Saved data entries
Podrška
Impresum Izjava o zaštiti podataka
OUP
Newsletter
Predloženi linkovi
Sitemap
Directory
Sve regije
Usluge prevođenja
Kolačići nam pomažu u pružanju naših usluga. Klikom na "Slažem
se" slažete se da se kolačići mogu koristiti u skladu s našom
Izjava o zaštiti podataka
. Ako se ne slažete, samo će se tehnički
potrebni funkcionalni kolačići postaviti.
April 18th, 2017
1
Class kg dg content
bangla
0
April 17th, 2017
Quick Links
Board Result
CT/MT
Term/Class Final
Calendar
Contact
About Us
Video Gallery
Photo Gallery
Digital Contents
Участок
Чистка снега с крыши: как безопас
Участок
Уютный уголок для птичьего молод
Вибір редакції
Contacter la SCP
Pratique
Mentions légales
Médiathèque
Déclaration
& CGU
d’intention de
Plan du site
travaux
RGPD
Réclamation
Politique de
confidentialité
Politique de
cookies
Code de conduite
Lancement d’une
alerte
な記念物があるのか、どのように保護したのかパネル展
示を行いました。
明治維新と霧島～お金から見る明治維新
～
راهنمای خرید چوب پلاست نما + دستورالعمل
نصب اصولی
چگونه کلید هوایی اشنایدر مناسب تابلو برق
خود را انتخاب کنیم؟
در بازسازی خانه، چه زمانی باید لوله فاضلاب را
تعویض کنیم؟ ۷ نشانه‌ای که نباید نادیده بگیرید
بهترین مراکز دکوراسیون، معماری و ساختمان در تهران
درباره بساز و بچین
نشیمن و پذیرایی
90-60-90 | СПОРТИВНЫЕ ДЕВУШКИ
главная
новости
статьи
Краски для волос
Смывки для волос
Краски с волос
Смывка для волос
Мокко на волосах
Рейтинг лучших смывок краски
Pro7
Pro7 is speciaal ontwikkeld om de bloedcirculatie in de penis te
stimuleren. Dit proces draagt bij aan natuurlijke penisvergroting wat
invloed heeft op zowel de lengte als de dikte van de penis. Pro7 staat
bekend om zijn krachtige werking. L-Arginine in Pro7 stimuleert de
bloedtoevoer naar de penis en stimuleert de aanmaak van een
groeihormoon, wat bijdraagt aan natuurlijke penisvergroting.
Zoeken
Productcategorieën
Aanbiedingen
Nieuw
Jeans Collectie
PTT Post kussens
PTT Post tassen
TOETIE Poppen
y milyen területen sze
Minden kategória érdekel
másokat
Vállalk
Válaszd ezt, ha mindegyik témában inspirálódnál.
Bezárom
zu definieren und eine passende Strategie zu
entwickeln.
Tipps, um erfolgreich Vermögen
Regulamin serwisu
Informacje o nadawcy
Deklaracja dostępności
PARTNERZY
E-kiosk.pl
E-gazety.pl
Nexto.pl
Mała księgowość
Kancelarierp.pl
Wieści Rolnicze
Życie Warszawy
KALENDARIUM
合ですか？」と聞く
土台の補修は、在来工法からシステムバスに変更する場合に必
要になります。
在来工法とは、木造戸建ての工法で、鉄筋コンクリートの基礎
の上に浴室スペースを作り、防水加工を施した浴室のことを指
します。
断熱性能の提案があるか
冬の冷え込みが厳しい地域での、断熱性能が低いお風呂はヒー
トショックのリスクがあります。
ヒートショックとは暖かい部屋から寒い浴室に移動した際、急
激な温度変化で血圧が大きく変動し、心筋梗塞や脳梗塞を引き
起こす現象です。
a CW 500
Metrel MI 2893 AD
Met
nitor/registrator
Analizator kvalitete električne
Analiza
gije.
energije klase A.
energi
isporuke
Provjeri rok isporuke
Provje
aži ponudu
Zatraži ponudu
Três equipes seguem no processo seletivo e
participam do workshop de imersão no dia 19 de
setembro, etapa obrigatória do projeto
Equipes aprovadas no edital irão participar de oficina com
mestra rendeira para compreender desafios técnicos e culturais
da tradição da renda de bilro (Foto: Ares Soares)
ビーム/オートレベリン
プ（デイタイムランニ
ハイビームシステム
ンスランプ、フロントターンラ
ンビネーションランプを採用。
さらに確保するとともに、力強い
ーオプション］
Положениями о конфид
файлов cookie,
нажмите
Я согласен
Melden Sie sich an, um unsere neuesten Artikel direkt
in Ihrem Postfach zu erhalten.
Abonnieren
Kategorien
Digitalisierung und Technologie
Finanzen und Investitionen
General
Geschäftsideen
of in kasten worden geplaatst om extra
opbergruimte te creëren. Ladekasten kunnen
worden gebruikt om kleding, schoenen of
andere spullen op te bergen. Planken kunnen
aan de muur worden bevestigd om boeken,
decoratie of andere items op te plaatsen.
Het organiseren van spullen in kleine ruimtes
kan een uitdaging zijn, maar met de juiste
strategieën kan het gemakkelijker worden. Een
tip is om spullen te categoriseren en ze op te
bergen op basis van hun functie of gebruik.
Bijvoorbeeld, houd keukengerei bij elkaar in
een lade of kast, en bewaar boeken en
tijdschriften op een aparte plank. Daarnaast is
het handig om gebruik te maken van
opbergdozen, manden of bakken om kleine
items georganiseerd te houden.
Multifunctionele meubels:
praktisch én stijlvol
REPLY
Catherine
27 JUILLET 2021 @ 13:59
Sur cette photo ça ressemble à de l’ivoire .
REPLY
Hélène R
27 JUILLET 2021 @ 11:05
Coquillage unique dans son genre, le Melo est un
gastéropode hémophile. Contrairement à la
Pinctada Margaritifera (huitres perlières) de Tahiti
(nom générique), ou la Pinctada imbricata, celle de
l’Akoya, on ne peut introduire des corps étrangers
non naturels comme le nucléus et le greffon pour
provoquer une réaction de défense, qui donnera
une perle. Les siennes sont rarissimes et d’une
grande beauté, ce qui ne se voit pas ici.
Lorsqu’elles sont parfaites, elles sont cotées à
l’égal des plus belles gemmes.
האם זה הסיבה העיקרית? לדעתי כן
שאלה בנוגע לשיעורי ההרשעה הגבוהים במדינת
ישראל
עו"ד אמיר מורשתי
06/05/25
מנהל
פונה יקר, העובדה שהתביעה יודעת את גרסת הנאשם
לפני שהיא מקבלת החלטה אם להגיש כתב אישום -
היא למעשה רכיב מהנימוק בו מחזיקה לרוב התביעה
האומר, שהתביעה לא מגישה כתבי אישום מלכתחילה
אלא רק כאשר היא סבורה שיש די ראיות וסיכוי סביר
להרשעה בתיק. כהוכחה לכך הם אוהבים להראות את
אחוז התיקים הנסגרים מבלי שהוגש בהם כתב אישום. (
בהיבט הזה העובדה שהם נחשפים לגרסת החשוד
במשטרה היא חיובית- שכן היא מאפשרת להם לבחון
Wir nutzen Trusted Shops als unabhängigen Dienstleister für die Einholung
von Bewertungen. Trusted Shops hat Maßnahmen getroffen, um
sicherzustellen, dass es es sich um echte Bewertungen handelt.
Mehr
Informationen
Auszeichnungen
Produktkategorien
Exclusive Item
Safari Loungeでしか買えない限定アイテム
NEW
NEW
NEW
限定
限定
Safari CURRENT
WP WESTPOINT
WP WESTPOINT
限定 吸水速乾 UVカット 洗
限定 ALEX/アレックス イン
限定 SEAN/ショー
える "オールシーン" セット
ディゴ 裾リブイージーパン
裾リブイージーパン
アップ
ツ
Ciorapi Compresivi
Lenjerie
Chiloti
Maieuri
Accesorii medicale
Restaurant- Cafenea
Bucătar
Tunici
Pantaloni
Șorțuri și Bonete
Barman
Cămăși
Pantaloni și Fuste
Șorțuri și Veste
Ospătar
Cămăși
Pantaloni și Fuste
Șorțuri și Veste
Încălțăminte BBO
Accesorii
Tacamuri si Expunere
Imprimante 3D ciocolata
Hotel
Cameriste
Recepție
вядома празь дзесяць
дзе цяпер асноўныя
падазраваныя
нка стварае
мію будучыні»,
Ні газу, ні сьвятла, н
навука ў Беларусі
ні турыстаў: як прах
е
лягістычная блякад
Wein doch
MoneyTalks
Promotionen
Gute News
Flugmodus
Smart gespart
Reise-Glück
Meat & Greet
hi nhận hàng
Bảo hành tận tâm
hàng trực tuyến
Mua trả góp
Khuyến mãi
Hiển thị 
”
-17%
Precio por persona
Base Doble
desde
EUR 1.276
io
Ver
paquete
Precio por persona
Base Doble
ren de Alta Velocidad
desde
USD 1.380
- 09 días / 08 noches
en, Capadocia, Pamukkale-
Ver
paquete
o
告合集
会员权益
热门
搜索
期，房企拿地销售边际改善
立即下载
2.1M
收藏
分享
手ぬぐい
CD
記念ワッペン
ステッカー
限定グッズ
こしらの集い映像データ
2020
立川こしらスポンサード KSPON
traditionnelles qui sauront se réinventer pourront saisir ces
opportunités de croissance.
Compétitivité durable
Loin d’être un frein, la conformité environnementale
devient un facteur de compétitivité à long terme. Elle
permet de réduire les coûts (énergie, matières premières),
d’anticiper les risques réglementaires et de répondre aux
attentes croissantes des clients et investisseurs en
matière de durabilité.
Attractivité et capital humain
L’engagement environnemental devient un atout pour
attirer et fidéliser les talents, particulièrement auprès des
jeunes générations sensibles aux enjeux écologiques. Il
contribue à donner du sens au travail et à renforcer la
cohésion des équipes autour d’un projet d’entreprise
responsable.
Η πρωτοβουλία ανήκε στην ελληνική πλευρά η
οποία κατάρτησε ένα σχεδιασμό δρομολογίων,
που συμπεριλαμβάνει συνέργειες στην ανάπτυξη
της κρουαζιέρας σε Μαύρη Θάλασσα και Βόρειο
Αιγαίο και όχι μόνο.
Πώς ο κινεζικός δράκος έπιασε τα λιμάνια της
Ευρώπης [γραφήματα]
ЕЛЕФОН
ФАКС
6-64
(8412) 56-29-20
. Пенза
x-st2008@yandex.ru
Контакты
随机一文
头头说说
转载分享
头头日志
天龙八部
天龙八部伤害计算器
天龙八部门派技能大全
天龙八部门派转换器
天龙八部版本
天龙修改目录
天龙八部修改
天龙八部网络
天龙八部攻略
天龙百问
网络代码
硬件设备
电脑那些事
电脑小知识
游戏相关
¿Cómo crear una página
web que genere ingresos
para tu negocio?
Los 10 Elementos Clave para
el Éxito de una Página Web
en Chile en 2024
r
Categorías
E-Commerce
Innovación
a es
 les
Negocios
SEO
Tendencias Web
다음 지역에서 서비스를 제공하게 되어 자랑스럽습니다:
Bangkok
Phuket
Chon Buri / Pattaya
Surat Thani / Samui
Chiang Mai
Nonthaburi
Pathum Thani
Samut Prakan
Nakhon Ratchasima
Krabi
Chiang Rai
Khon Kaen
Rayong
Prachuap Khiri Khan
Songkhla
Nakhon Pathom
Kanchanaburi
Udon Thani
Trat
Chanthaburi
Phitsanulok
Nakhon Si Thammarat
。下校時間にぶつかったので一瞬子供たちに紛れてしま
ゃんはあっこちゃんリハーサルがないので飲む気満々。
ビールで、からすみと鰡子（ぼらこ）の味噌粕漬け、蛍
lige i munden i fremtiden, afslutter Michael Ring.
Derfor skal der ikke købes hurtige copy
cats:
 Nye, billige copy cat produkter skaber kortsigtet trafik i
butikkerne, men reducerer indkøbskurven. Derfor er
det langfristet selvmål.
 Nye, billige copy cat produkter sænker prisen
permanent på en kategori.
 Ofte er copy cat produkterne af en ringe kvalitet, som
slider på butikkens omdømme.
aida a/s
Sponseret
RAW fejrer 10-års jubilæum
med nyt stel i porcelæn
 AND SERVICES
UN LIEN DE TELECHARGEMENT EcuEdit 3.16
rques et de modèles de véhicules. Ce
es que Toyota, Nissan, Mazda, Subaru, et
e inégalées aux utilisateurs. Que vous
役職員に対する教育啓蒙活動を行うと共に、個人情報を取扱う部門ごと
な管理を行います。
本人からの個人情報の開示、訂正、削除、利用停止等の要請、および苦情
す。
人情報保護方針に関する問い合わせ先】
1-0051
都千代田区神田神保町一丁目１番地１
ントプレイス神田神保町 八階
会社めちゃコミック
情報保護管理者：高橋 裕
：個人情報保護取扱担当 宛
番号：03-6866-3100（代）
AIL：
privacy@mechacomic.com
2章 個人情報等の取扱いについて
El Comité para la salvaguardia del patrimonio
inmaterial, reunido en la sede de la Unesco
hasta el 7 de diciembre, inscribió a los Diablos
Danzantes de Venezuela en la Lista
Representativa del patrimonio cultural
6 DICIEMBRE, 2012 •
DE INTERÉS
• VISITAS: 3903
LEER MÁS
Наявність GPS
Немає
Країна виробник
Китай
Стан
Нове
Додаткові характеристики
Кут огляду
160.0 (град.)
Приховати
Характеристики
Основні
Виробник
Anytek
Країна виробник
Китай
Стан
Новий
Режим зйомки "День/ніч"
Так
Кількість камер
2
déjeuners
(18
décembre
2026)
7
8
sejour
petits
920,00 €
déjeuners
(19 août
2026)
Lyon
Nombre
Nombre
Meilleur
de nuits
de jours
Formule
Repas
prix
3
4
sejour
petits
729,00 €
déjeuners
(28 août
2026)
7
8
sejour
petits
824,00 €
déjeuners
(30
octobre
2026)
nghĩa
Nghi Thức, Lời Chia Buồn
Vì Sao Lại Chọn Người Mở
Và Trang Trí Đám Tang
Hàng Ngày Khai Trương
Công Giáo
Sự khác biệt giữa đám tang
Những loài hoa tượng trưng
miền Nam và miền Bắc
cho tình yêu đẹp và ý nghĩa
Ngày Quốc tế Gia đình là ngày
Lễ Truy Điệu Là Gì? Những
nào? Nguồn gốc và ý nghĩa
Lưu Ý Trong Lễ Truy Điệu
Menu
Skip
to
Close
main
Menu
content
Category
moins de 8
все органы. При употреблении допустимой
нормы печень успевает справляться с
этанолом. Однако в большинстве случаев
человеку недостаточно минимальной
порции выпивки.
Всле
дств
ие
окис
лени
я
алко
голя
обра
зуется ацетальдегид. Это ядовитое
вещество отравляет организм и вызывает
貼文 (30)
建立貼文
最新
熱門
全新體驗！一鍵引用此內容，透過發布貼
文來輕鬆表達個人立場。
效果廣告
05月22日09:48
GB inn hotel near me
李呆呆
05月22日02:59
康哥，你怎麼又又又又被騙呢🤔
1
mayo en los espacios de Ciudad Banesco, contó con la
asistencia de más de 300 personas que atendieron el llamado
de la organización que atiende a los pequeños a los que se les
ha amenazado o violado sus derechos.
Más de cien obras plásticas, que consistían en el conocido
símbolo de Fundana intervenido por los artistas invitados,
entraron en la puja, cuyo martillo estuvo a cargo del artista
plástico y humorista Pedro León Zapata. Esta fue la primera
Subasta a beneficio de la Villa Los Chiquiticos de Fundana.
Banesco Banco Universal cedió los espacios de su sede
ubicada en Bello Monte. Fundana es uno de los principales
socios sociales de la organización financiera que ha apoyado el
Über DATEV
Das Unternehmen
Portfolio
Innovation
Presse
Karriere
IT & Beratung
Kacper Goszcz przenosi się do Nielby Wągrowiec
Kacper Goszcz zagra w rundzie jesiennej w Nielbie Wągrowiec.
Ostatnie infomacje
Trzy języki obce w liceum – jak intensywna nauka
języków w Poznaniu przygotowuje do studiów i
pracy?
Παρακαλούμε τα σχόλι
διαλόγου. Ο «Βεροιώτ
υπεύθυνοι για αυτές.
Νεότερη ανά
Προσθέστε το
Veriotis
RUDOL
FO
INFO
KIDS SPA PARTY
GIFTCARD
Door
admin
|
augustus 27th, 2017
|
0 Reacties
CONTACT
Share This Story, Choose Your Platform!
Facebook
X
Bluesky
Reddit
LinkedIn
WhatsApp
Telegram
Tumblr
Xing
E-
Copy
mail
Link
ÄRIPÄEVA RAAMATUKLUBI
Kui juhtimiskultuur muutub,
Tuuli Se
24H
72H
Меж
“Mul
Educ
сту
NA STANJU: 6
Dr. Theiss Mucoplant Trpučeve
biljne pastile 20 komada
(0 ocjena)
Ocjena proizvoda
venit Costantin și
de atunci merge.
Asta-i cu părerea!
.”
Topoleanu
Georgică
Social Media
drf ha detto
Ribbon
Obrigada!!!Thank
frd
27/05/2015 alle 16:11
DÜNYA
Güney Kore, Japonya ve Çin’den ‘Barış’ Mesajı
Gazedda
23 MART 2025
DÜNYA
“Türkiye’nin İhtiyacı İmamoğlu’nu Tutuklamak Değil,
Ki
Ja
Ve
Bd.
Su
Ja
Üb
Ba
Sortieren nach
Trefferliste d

What the task asks. Answer with the number alone after working out how many lines in the records contain the string "Điệu".

Response below. 2